U.S. in industrial recession; time to buy gold

Posted on January 4, 2016 by GS Early

Recently, U.S. Steel (NYSE:X) CEO Mario Longhi made the rounds of the financial shows and upped the ante on his concerns regarding the U.S. industrial metals industry. This sector has been the backbone of the U.S. economy for decades. If it’s sick, the whole economy is sick.

Longhi runs one of the largest steel companies in the United States, and the fact is his troubles are a bellwether. Simply put, U.S. industrial strength is withering. U.S. Steel’s stock dropped 37 percent in November alone and 70 percent for the year.

With all the great economic news we keep hearing, what’s really happening here?

Longhi’s long-held concern has been that the Chinese are dumping steel on the global market, which not only hurts U.S. Steel domestically but makes it very difficult to compete abroad, especially when many economies are struggling.

Longhi isn’t backing down from that assertion, but now he has voiced an even bigger concern for the United States. He’s convinced that the U.S. is in an industrial recession. And it’s not just a problem for U.S. Steel; it’s about the U.S. industrial base as a whole. For example, aluminum giant ALCOA (NYSE:AA) is off 40 percent.

And these are simply representative of major U.S. industrial metals firms. Other firms around the globe are in similar, if not worse, shape.

This is the story at the margins that no one really looks at. Yes, unemployment is an important indicator of nation’s economic health. But aren’t manufacturing and production crucial as well?

The Federal Reserve raised rates last month.

It did so in the face of mixed signals from the economy. But mainly it did so to keep its credibility intact. The media has been pushing the story that the U.S. economy is recovering. The Obama administration is pushing the same view, since we’re entering an election year. The Fed needed to raise rates to prove it’s true. Had it hesitated, the markets would’ve acted on the whispers that the emperor has no clothes (the U.S. has no recovery).

The other uncomfortable fact the institutional players don’t want to face is that the global economy has been taken over by central bankers. The markets are no longer free; they are manipulated by central banks, and the financial services companies have learned to game the system the central bankers have put in place. And they’re all making at very well while the “broad” economy flounders.

What’s more, because of central bank control, the U.S. dollar has become the most powerful currency on the planet. It is the most stable of all the currencies out there at this point.
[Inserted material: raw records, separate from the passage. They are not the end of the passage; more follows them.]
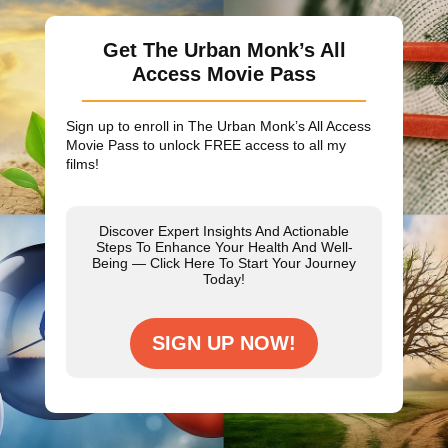
Get The Urban Monk’s All
Access Movie Pass
Sign up to enroll in The Urban Monk’s All Access
Movie Pass to unlock
FREE
access to all my
films!
Discover Expert Insights And Actionable
Steps To Enhance Your Health And Well-
Being — Click Here To Start Your Journey
Today!
SIGN UP NOW!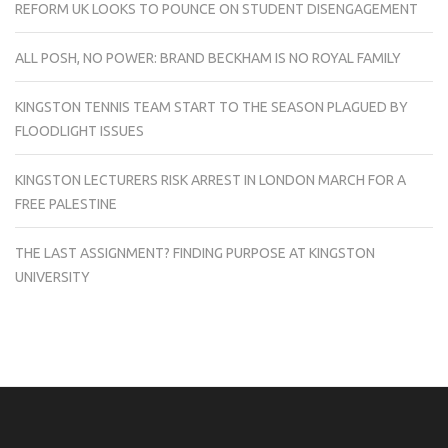
REFORM UK LOOKS TO POUNCE ON STUDENT DISENGAGEMENT
ALL POSH, NO POWER: BRAND BECKHAM IS NO ROYAL FAMILY
KINGSTON TENNIS TEAM START TO THE SEASON PLAGUED BY
FLOODLIGHT ISSUES
KINGSTON LECTURERS RISK ARREST IN LONDON MARCH FOR A
FREE PALESTINE
THE LAST ASSIGNMENT? FINDING PURPOSE AT KINGSTON
UNIVERSITY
And it has been the global port in the storm for years.

By raising rates — and bear in mind, most industrialized nations continue to lower rates — the dollar is going to end up a target of traders. It could very well start a major repositioning in foreign exchange markets.

Given the weakness in the U.S. energy, industrial and manufacturing sectors, any significant overreaction to the dollar may well send the U.S. into a recession by the end of the first quarter of 2016.

So as this chaos unfolds, where’s the best place to profit as well as protect your assets? Gold and silver.

In the turmoil that is about occur, investors will look to gold for some stability until this all shakes out. Silver generally tracks gold over the long term and can be a good alternative. Just bear in mind that silver is also an industrial metal (it is used to make large-scale items beyond jewelry or coins, like hospital supplies, solar panels and electronics) and may have more volatility because of the sad state of the global economy.

The thing is gold and silver are so beaten down that as the Fed moves and the world’s markets react, gold and silver take their place as historic stores of value, at least until the volatility settles. That could send them up significantly from their current levels.


Poster Comment:

Recession is upon us. Do what you need to do now to prepare for the coming depression.